Because plagiarism saves time.

Sunday, January 29, 2006

Tips for the People

CINEMA goers. Please have consideration for pirate DVD viewers by having a p*ss before the film starts.

RAPPERS. Avoid having to say 'know what I'm sayin' all the time by actually speaking clearly in the first place.

DON'T waste money on expensive paper shredders to avoid having your identity stolen. Simply place a few dog turds in the bin bags along with your old bank statements.

MURDERERS Need to dispose of a body? Simply parcel it up and post it to yourself via DHL. You will never see it again.

EMPLOYERS Avoid hiring unlucky people by immediately tossing half the CVs into the bin.

MEN When listening to your favourite CD, simply turn up the sound to the volume you desire; then turn it down three notches. This will save your wife from having to do it.

BANGING two pistachio nutshells together gives the impression that a very small horse is approaching.

BLIND PEOPLE Give yourself at least a chance of seeing something by not wearing heavy dark glasses all the time.

ALCOHOL makes an ideal substitute for happiness.

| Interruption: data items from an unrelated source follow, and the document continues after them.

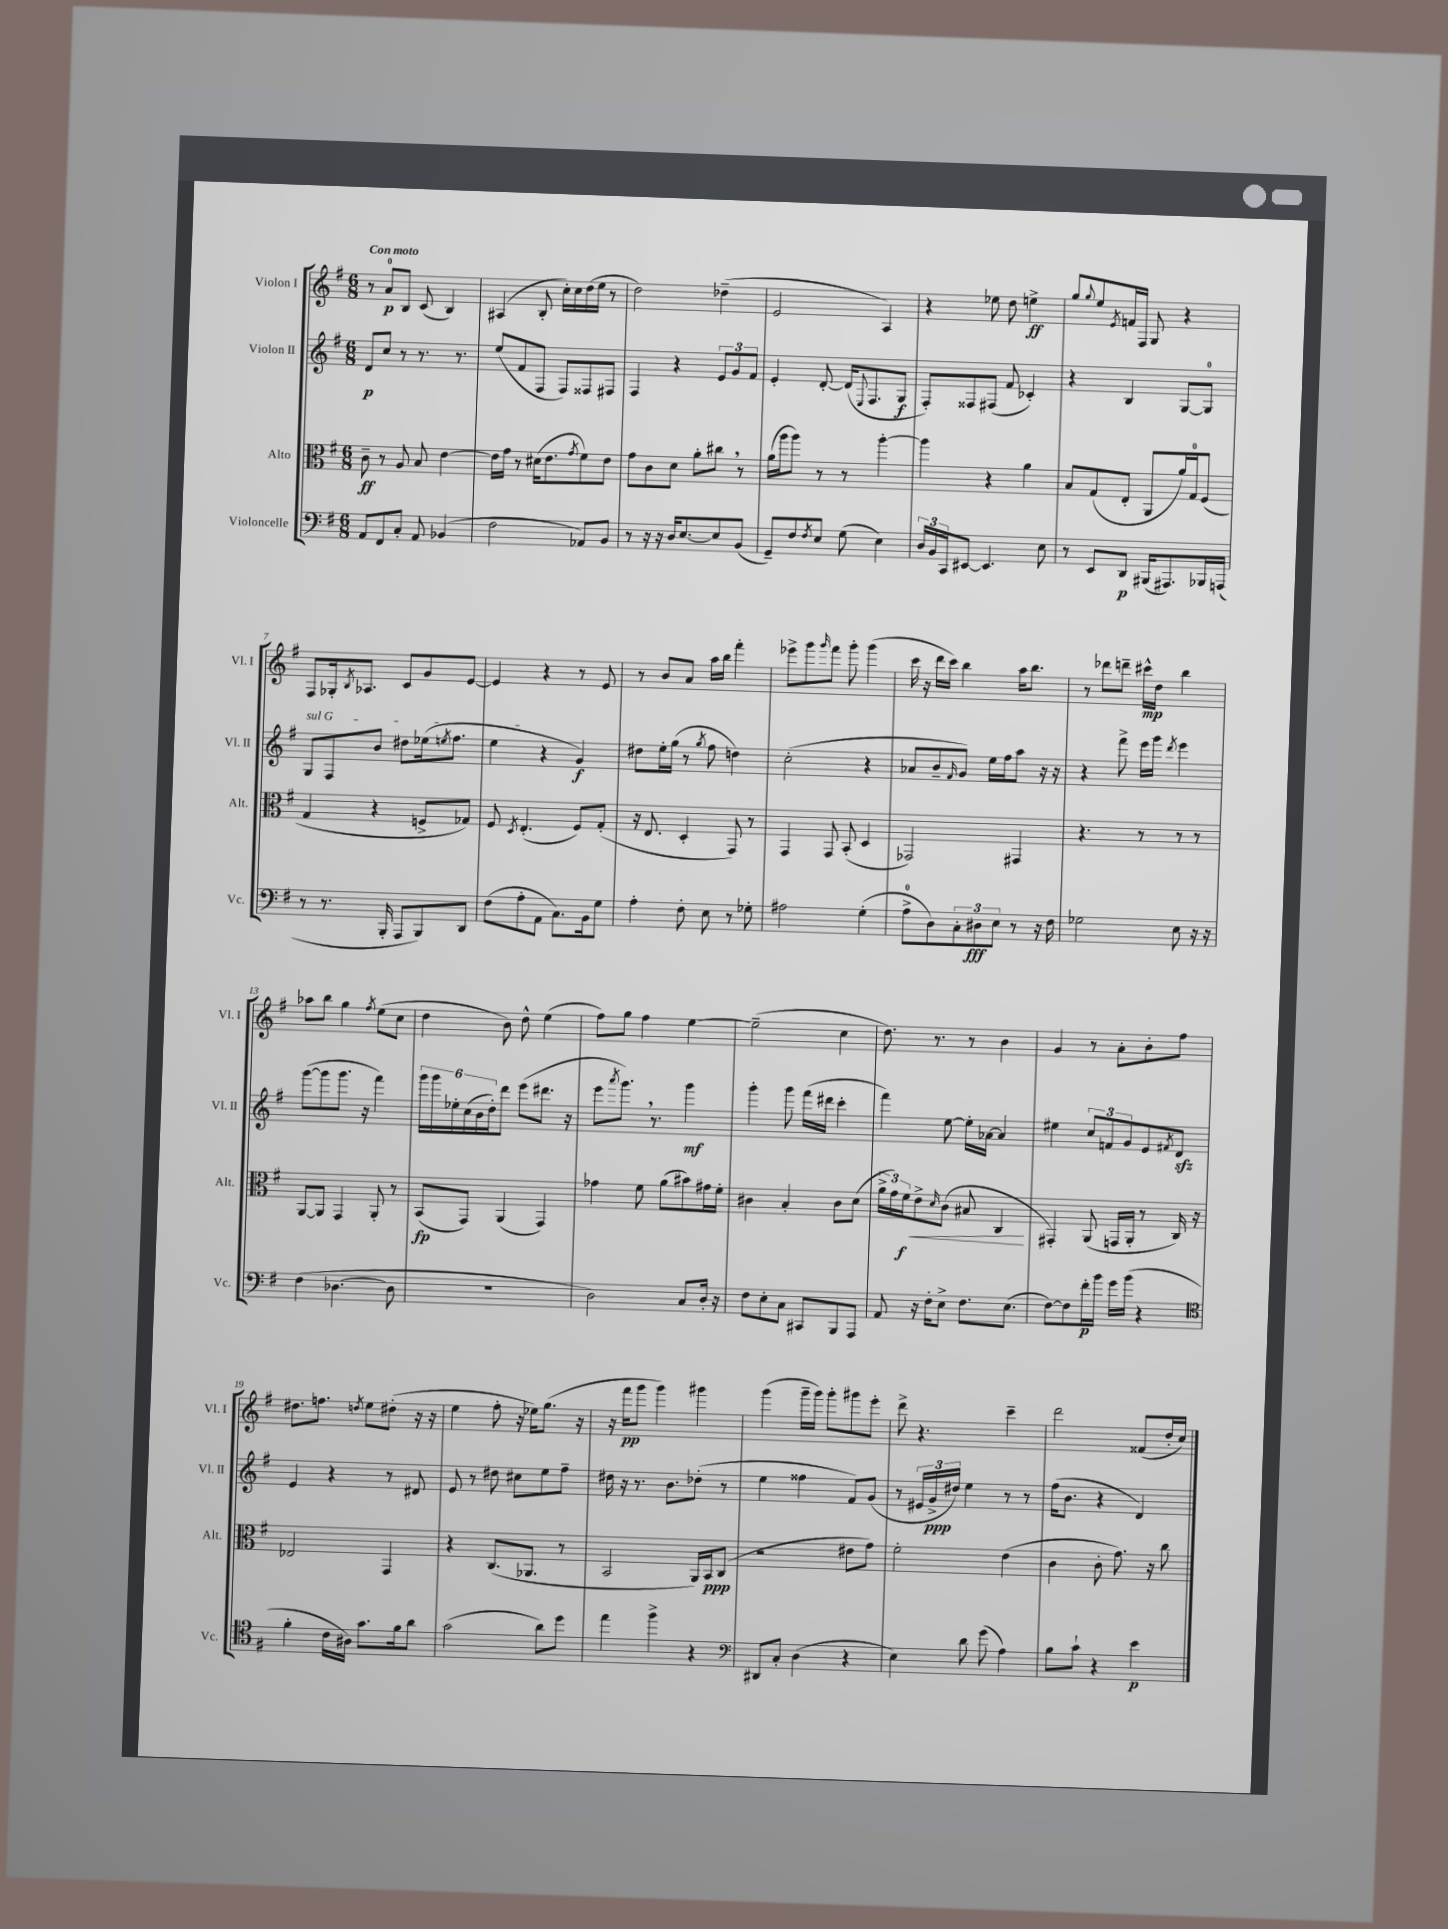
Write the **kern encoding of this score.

**kern	**kern	**kern	**kern
*staff4	*staff3	*staff2	*staff1
*clefF4	*clefC3	*clefG2	*clefG2
*k[f#]	*k[f#]	*k[f#]	*k[f#]
*M6/8	*M6/8	*M6/8	*M6/8
8AA	8c~	8d	8r
8FF#	8r	8cc	8a
8C'	8A	8r	8B
8AA	8B	8.r	(8c
(4BB-	[4e	.	4B)
.	.	8.r	.
=	=	=	=
2F#	16e]	(8ee	(4A#
.	16g	.	.
.	8r	8f#	.
.	(16d#	8F#	8B'
.	8.e	.	.
.	.	8F#)	16cc')
.	.	.	16cc
.	8qg	.	.
8AA-)	8f#)	8F##	(16dd
.	.	.	16ee
8BB	8e	8F#	8r
=	=	=	=
8r	8g	4F#	2dd)
16r	8c	.	.
16r	.	.	.
16D	8d	4r	.
[8.E	.	.	.
.	8a'	.	.
8E]	8cc#	12e	(4dd-~
.	.	12g	.
(8BB	8r	.	.
.	.	12f#	.
=	=	=	=
8GG~)	(16a	4e'	2e
.	16aa	.	.
8F#	8aa)	.	.
8qF#	.	.	.
8E	8r	[8d'	.
(8G	8r	(16d]	.
.	.	8qqE	.
.	.	8.F#	.
4E)	[4aa'	.	4A)
.	.	8G	.
=	=	=	=
24D	4aa]	8F#')	4r
24BB	.	.	.
24CC	.	.	.
[8EE#	.	8F##	.
4.EE#]	4r	(8F#	8ee-
.	.	8f#	8dd
.	4a	4c-')	4ee^
8E	.	.	.
=	=	=	=
8r	8B	4r	8gg
.	.	.	8qqgg
8EE	(8G	.	8ee
.	.	.	8qe
8DD	8E'	4B	16f
.	.	.	16F#
(16BBB#	8AA	.	8G
8.AAA#)	.	.	.
.	16a)	[8G	4r
.	16G	.	.
16BBB-	(8F#	8G]	.
(16AAA	.	.	.
=	=	=	=
8r	4G	8G	8F#
8.r	.	8F#	16G-'
.	.	.	8qB
.	.	.	8.A-
.	4r	8b	.
16BBB'	.	.	.
8AAA	.	8dd#	8c
8BBB)	8F^	(16ee-	8g
.	.	8qee	.
.	.	8.ff#	.
8DD	8G-)	.	[8e
=	=	=	=
(8F#	8F#	4ee	4e]
.	8qD	.	.
8A'	(4.E'	.	.
8AA	.	4r	4r
8.C)	.	.	.
.	8F#)	4g)	8r
16BB	.	.	.
8G	(8G'	.	8e
=	=	=	=
4A'	16r	8dd#	8r
.	8.E	.	.
.	.	16ee'	8b
.	.	(16gg	.
8F#'	4D'	8r	8a
.	.	8qgg	.
8E	.	8ff#	16aa
.	.	.	16bb
8r	8GG)	4dd)	4fff#'
8G-'	8r	.	.
=	=	=	=
2A#	4GG	(2cc'	8eee-^
.	.	.	8ggg
.	.	.	16qqggg
.	8GG	.	8fff#
.	(8BB'	.	8ggg'
(4G'	4D	4r	(4ggg
=	=	=	=
8A^	2GG-)	8a-	16ccc
.	.	.	16r
8D)	.	8b~	16ddd
.	.	.	16ccc)
.	.	16qqf#	.
12C'	.	8g)	4bb
12D#	.	.	.
.	.	16ee	.
12E	.	.	.
.	.	16ff#	.
8r	4GG#	8aa	16aa
.	.	.	8.bb
16r	.	16r	.
16F#	.	16r	.
=	=	=	=
2G-	4.r	4r	8r
.	.	.	8ddd-
.	.	8fff#^	8ddd~
.	8r	16eee	16ccc#^^
.	.	16ggg	16dd
.	.	8qddd	.
8E	8r	4eee	4bb
16r	8r	.	.
16r	.	.	.
=	=	=	=
(4F#	[8AA	([8ggg	8aa-
.	8AA]	8ggg]	8bb
[4.D-	4GG	8.ggg	4gg
.	.	16r	.
.	.	.	8qff#
.	8AA'	4fff#)	(8ee
8D-]	8r	.	8cc
=	=	=	=
2.r	(8BB	24ggg	4dd
.	.	24ggg	.
.	.	24ee-'	.
.	8GG)	(24cc	.
.	.	24b	.
.	.	24dd')	.
.	(4AA	8ddd	8b)
.	.	(8eee	8dd^^
.	4GG)	8.ddd#	(4ee
.	.	16r	.
=	=	=	=
2D)	4g-	8eee	8ff#)
.	.	8qaaa	.
.	.	8.ggg)	8gg
.	8f#	.	4ff#
.	.	8.r	.
.	(8a	.	.
8C	8b#)	4ggg	[4ee
16D'	16g#	.	.
16r	16f#'	.	.
=	=	=	=
8F#	4c#	4ggg'	(2ee~]
8E'	.	.	.
8C	4B'	8ggg	.
8CC#	.	(16fff#	.
.	.	16ddd#	.
8BBB	8c#	4ccc'	4cc
8AAA	(8d	.	.
=	=	=	=
8AA	24a^	4fff#)	8.dd)
.	24g)	.	.
.	24f#	.	.
16r	8e^	.	.
16F#'	.	.	8.r
.	16qqd	.	.
8E^	(8c	[8ee	.
8.F#	8B#	16ee']	8r
.	.	[16a-	.
.	4C	4a-]	4b
(8.E	.	.	.
=	=	=	=
[8F#)	4GG#')	4ee#	4g
8F#]	.	.	.
16f#'	(8AA	12cc	8r
16b	.	.	.
.	.	12f	.
16g	16GG	.	8a'
.	.	12g	.
(16b	16AA'	.	.
4r	8r	8e	8b'
.	.	8qf#	.
.	16C)	8d	8ff#
.	16r	.	.
=	=	=	=
*clefC4	*	*	*
4f#'	2E-	4e	8.dd#
.	.	.	8.ff
16c	.	4r	.
16A#)	.	.	.
.	.	.	8qdd
8.g	.	.	8ee
.	4GG	8r	(8dd#'
16f#	.	.	.
8a	.	8d#	16r
.	.	.	16r
=	=	=	=
(2g	4r	8e	4ee
.	.	8r	.
.	(8.C	8dd#	8ff#'
.	.	8cc#	16r
.	8.AA-	.	16ee-)
8a)	.	8ee	(8.gg
8dd	8r	8ff#~	.
.	.	.	16r
=	=	=	=
4ee	2BB	16dd#	16r
.	.	16r	16fff#
.	.	8.r	8ggg
4ff#^	.	.	4ggg)
.	.	8.b	.
4r	16AA)	(8dd-'	4ggg#
.	16BB	.	.
.	(8C	8r	.
=	=	=	=
*clefF4	*	*	*
8DD#	2r	4ee	(4ggg
8C'	.	.	.
(4D	.	4ff##	16ggg~
.	.	.	16ggg)
.	.	.	8ggg'
4r	8e#	8f#)	8ggg#
.	8g)	(8g	8eee'
=	=	=	=
4E)	2f#'	8r	8ddd^
.	.	24e#	4.r
.	.	24g^	.
.	.	24dd#)	.
8d	.	4ee	.
(8g	.	.	.
4A)	(4e	8r	4ccc~
.	.	8r	.
=	=	=	=
8B	4c	(16ff#	2ddd
.	.	8.b	.
8c`	.	.	.
4r	8c'	4r	.
.	8.g)	.	.
4e	.	4d)	(8f##
.	16r	.	.
.	8cc	.	16dd'
.	.	.	16cc)
==	==	==	==
*-	*-	*-	*-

DRIVERS. If a car breaks down or stalls in front of you, beep your horn and wave your arms frantically. This should help the car start and send them on their way.

PREVENT burglars stealing everything in the house by simply moving everything in the house into your bedroom when you go to bed. In the morning, simply move it all back again.

CAR THIEVES Don't be discouraged when nothing is on view. All the valuables may be hidden in the glove box or under a seat.

MOTORISTS Avoid getting prosecuted for using your phone whilst driving. Simply pop your mobile inside a large shell and the police will think you are listening to the sea.

SINGLE MEN Convince people that you have a girlfriend by standing outside Etam with several bags of shopping, looking at your watch and occasionally glancing inside.

ALCOHOLICS: Don't worry where the next drink is coming from. Go to the pub, where a large selection is available at retail prices.

McDONALD'S: Make your brown carrier bags green in colour so they blend in with the countryside after they've been thrown out of car windows.

Copied & pasted for your convinience.

2 Comments:

Blogger Archster said...

hahayhahaha...that was just so hilarious!

copy pasted from?

Wednesday, February 01, 2006 8:15:00 am

 
Blogger MT said...

Viz Magazine I think, but I'm not sure: it was forwarded by a fair few people before it got to me.